During Hurricane Sandy, the square glass case around the carousel was inundated by water that came up to the horses’ hooves. Though the electrical system flooded, the carousel survived, with skylight and glass casing intact.

A night photo of the flooded carousel posted on Twitter sparked international concern and became one of the symbolic images of the wrath of Hurricane Sandy on New York City.

The flood protection system, dubbed AquaFence, protects against up to 3 feet of flooding with minimal leakage. The 4-by-7, blue marine-grade panels can be set up to surround the perimeter of the carousel in two hours by a team of 10 people using hand drills.

“Most of the things that are out there are sandbags, which don’t work,” said Adam Goldberg, director of New York Operations for AquaFence, during a demonstration of the panels on Sept. 18. “Sandbags are used to direct the flow of water, not actually prevent leakage.”

The AquaFence technology was developed in Norway in 2004. The company is now based in Connecticut.
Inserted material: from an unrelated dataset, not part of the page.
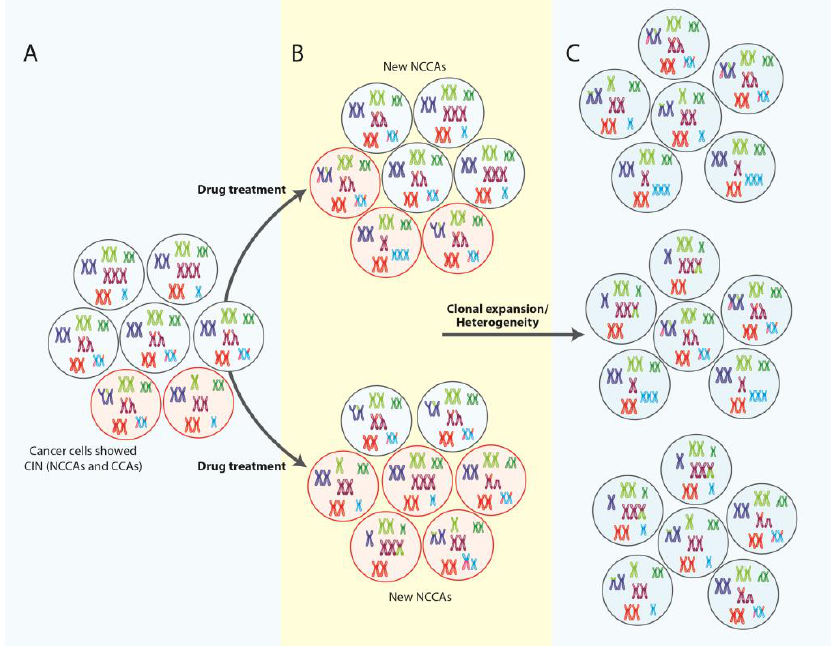
Figure 3. Role of CIN in cancer evolution and therapy response. ( A ) CIN, including both clonal (black circles) and NCCAs (red circles), could impact cell responses to drug treatments. NCCAs can lead to variable drug sensitivity, promoting the survival of a fraction of the tumor cell population. ( B ) The administration of high-dose chemotherapeutics can result in the generation of new NCCAs (red circles), ultimately giving the disease a chance for recovery and resistance. ( C ) CIN can conduce to clonal expansion of NCCAs and thus to an overall increase in heterogeneity, favoring cell survival and therapy resistance. Chromosomes with two colors indicate the presence of structural alterations (translocations).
The technology has been successfully tested by the U.S. Army Corps of Engineers throughout the world. This summer, 6-foot panels were used in Hungary to hold back flood waters. AquaFence has also been used in Fargo, North Dakota, to protect a golf course. It is also used yearly in Mount Vernon, Washington, to save precious hours of manpower in the face of rising floodwaters.

Though the protection system for the carousel is 1 of 14 such projects underway throughout New York City, Goldberg said it’s one of the company’s favorites.

Bought in 1984 at an auction by David and Jane Walentas, the three-row machine has 48 horses and intricate, detailed wood carvings throughout. It took Jane (for whom the carousel is named), 27 years of painstaking effort to restore the ride to its original glory by hand. Built by the Philadelphia Toboggan Company in 1922, it was originally installed in a park in Youngstown, Ohio.

Since the carousel was installed in 2011, it has become a symbol of Brooklyn Bridge Park and has been visited by over half a million people. It’s also frequented by celebrities for photo shoots and television features, including Martha Stewart and actress Mila Kunis. It was named Best Public Space by Travel + Leisure magazine and Best New Urban Amenity in 2012 by The New York Municipal Arts Society.